There are visualizers added to the Survival Shooter project for reference. To view the visualizations do the following:

  1. Make sure the AI is open.
  2. Make sure Gizmos are enabled in the scene.
  3. Enable one or more visualizers in the scene, by checking one or more components on the “Visualizers” GameObject.
  4. Press play, and select the player GameObject under Managers => EntityManager GameObject.

Below screenshot shows such a visualization:

Extensions

The Survival Shooter has only shown a small part of what the Apex Utility AI can do. There are many ways the AI can be extended to add additional dimensions to it, such as more elaborate tactics, AI to the zombie teddies, more human feel to the AI, dialogues, taunts etc. In the tutorial it was elaborated how changing scores in the Utility AI can change behavior, and give rise to different personalities and variations in e.g. tactics and gameplay using the same base AI.

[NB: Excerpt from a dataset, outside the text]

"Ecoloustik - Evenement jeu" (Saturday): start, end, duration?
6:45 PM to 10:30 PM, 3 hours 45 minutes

Another example could be to address the AI’s extremely good accuracy, as it has access to the exact coordinates of the zombie teddies. If more human-like accuracy is desired, a certain degree of randomness can be added to his ray cast against the teddies. Adjusting this randomness can be used to mimic varying skill-levels. Alternatively, a prediction algorithm could be used for where to fire the gun at, which might be more similar to human behaviour, or Scorers could be used to add inaccuracy depending on e.g. whether the AI is moving, whether the target is in shadow, whether there is recoil etc. Different priorities can also be added to the targeting, such as prioritizing Hellophants over Zombie Bunnies.

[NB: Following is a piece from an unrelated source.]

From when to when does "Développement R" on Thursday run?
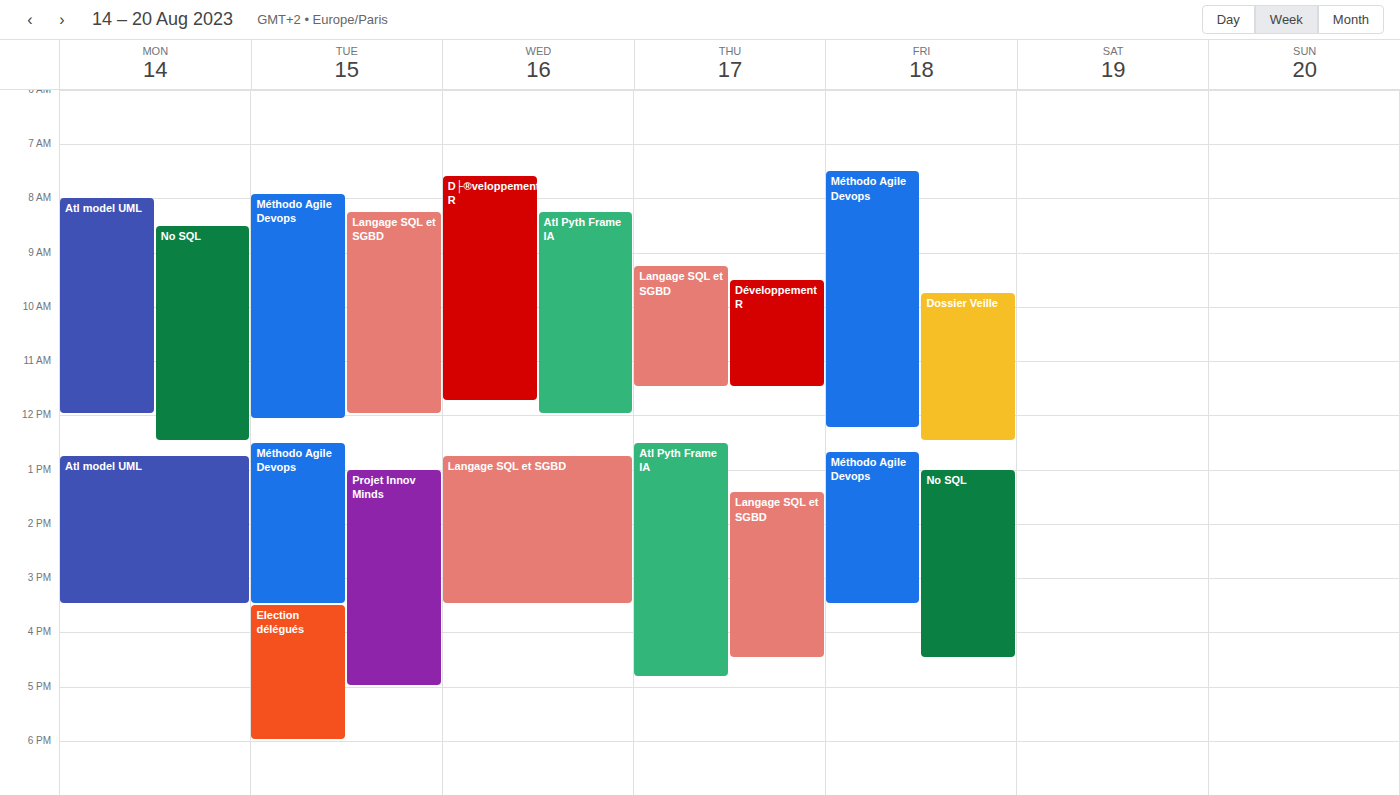
9:30 AM to 11:30 AM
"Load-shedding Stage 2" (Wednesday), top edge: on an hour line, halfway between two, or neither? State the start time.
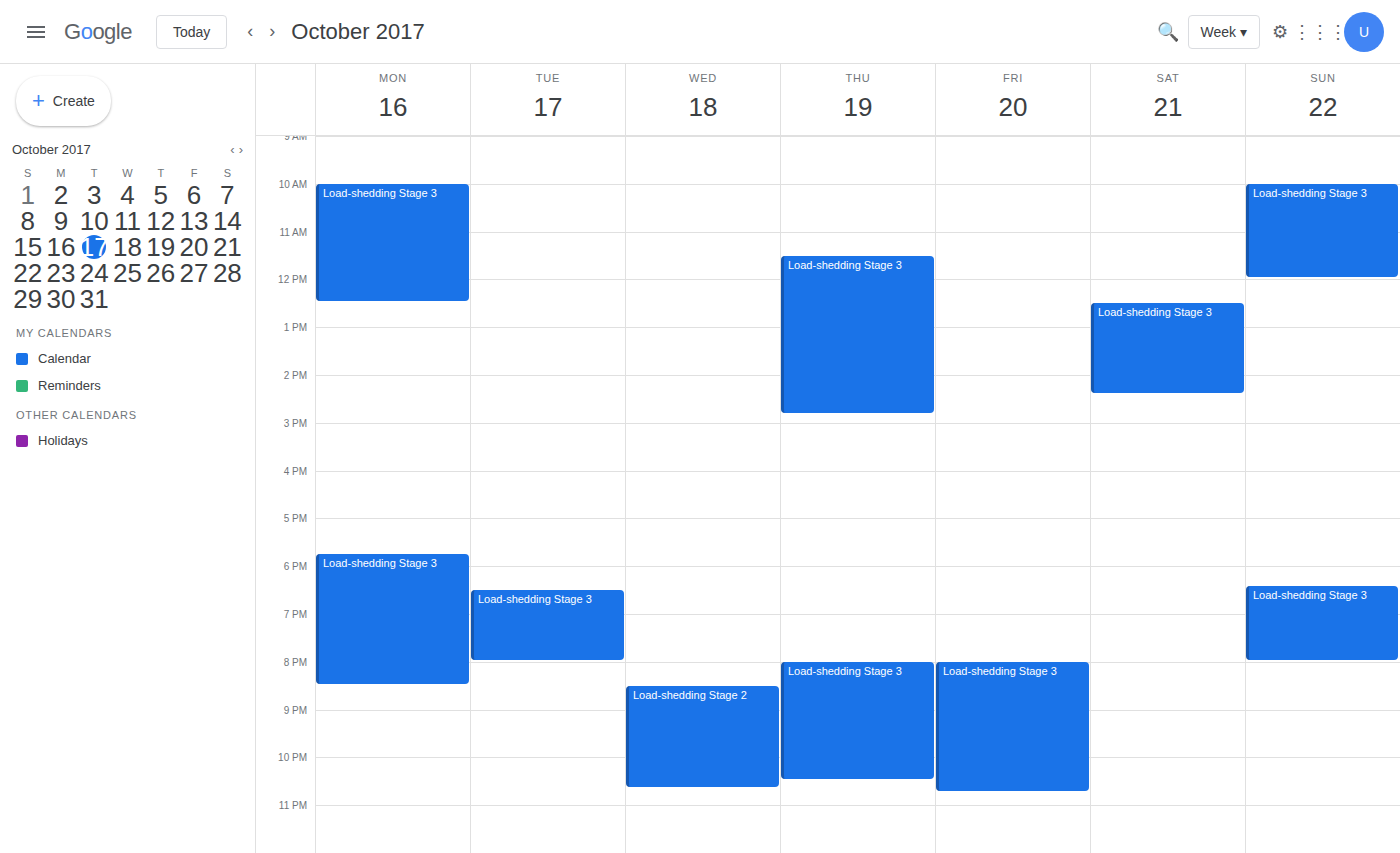
8:30 PM -- halfway between the 8 PM and 9 PM lines.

Additional OptionScorers can also be added for tactical movement. For some games it might be relevant to take into consideration cover and wall hugging, keeping a certain separation to allies, avoiding line of sight from secondary targets, prioritising positions from where targets can be attacked in the side or back, and so on.

The Survival Shooter game in itself can also be extended, with additional power-ups, progression in the numbers, strength and tactics of the zombie teddies, introduction of particularly smart bosses, etc.

For additional ideas and functionality of the Apex Utility AI we advise that you consult our other tutorials, videos, forums and game demos.

Conclusion

This tutorial showed in detail how the Apex Utility AI has been implemented in the Unity Survival Shooter to animate the little hero. The tutorial went through the idea behind the AI, the details, as well as the configuration in the Utility AI Editor and the C# code for the relevant classes. Furthermore, it detailed runtime debugging and presented a number of possibilities for extending the Survival Shooter using the Apex Utility AI.